Cette création par la côte était bizarre mais il fallait la comprendre comme une délicate image poétique : pour les rédacteurs mâles du texte biblique, expliquait l’exégète, la côte était en effet l’équivalent de ce qu’est pour nous la prunelle des yeux, et c’est ce qu’ils avaient trouvé de mieux pour dire combien la femme leur était précieuse. C’était mignon et émouvant, oui, mais si cette belle histoire ne décrivait pas ce qui s’était réellement passé, pourquoi ne serait-ce pas également vrai pour le Jardin, la pomme et tout le reste ?

Ce timide soulèvement de voile n’avait pourtant qu’une faible incidence sur la validité de l’explication générale dont l’immense mérite était de rendre acceptable un monde qui faisait pourtant tout son possible pour ne pas l’être et qui y réussissait très bien.

Malgré les innombrables guerres anciennes mémorisée à l’école par des dates semées comme les petits cailloux sur le chemin de la seule aventure humaine apparemment possible, les toujours innombrables conflits modernes entendus à la radio et lus sur les gros titres des journaux, les toujours et encore innombrables violences individuelles et sociales constatées dans la vie quotidienne, mon catéchiste et le prêcheur dominical assuraient en effet que l’agencement du monde était bon puisqu’il avait été imaginé et créé par Dieu-Le-Père-Tout-Puissant qui nous aimait d’un amour infini depuis le Ciel où il vivait assis sur un trône.

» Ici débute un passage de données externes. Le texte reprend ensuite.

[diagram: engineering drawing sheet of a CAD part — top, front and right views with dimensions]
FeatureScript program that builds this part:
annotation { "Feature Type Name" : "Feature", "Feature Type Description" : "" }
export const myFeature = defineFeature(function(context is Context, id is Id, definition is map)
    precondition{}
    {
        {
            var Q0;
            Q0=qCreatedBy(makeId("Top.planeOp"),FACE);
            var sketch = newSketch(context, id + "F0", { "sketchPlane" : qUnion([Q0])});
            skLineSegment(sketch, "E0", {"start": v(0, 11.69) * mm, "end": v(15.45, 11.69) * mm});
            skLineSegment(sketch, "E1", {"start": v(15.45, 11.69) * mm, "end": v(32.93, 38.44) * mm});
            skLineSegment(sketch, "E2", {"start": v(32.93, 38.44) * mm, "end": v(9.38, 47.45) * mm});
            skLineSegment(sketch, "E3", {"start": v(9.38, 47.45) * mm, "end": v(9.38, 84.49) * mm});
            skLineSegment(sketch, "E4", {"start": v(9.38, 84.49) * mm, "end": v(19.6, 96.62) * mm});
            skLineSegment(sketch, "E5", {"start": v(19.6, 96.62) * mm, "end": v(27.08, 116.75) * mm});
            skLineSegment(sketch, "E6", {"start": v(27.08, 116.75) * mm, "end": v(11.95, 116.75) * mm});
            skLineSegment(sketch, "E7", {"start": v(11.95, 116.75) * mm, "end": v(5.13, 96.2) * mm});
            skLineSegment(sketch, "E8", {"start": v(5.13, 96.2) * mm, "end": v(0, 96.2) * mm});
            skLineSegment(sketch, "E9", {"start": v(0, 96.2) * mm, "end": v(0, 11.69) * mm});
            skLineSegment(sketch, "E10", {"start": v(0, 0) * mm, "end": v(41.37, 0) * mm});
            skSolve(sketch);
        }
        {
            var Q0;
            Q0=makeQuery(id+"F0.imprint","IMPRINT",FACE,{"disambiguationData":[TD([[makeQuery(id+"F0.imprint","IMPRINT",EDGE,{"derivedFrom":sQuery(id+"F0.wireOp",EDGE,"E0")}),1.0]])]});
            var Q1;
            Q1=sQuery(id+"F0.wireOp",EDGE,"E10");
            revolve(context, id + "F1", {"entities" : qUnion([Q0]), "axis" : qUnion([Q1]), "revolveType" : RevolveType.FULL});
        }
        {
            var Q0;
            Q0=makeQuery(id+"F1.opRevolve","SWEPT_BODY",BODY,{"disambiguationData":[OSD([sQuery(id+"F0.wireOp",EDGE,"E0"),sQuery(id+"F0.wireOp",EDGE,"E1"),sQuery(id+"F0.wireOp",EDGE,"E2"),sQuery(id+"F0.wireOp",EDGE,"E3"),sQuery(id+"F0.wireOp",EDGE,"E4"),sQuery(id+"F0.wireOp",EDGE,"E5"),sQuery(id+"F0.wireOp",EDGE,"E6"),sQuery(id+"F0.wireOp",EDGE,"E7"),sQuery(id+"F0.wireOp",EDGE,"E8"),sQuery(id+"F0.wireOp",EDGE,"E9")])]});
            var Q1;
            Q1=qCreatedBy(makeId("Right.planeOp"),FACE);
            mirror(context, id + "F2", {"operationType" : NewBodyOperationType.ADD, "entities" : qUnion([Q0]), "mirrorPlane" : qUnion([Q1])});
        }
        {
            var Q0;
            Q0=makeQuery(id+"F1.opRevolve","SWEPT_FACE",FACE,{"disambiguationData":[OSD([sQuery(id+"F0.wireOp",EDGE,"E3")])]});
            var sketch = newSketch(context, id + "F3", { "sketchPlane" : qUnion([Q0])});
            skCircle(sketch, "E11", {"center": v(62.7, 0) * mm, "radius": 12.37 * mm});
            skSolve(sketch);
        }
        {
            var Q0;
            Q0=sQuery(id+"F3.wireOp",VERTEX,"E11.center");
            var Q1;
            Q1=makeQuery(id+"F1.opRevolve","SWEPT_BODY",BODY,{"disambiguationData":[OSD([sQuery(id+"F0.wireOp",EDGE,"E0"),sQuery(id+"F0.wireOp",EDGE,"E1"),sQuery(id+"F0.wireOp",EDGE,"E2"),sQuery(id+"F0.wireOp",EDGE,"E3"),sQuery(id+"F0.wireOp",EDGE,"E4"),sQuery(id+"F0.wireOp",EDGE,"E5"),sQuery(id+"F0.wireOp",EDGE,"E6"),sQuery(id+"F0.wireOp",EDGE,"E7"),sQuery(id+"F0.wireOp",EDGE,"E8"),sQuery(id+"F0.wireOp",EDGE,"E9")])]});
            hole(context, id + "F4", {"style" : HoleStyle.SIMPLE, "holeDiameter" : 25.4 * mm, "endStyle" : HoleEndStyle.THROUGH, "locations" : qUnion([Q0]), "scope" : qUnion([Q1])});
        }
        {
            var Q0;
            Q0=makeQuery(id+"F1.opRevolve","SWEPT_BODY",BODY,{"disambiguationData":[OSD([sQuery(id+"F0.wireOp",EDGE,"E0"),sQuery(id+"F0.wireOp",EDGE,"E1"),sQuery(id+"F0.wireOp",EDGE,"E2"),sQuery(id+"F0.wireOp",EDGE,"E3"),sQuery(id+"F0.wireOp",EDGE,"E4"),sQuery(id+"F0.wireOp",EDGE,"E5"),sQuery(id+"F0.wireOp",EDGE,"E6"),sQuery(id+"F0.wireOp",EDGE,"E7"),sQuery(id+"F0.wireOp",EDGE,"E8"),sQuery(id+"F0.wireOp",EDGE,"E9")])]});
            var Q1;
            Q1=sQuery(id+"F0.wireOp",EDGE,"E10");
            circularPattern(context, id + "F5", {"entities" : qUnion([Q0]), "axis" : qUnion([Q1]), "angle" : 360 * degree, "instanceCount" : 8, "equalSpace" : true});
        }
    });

Nous le priions en psalmodiant la prière Pater noster inventée par Jésus, son fils unique, qu’il avait envoyé se faire crucifier sur la terre pour sauver les hommes avant de l’autoriser à monter au ciel un jour d’ascension pour venir s’asseoir à sa droite puisque la gauche avait mauvaise réputation et pas seulement là-haut. Le sauvetage opéré par Jésus ne pouvait concerner que l’Au-delà dans le Ciel puisque, dans l’Ici-bas sur la terre, non seulement l’humanité avait continué à commettre les mêmes péchés mortels, mais de grands massacres d’un type nouveau avaient eu lieu après le passage du Fils,  en ce sens qu’ils avaient été commis au nom du Père dont chaque camp de massacreurs assurait qu’il était de son côté. Si l’objectif avait été de répandre l’amour sur la terre, ce n’était pas vraiment un succès.

Bref, à moins de supposer au Créateur du ciel et de la terre, de l’univers visible et invisible, un diabolique esprit calculateur pervers contraire à celui de l’amour, il était inconcevable qu’il n’ait pas pensé et réalisé le mieux qu’il était possible de penser et de réaliser, même si c’était en même temps difficile à comprendre.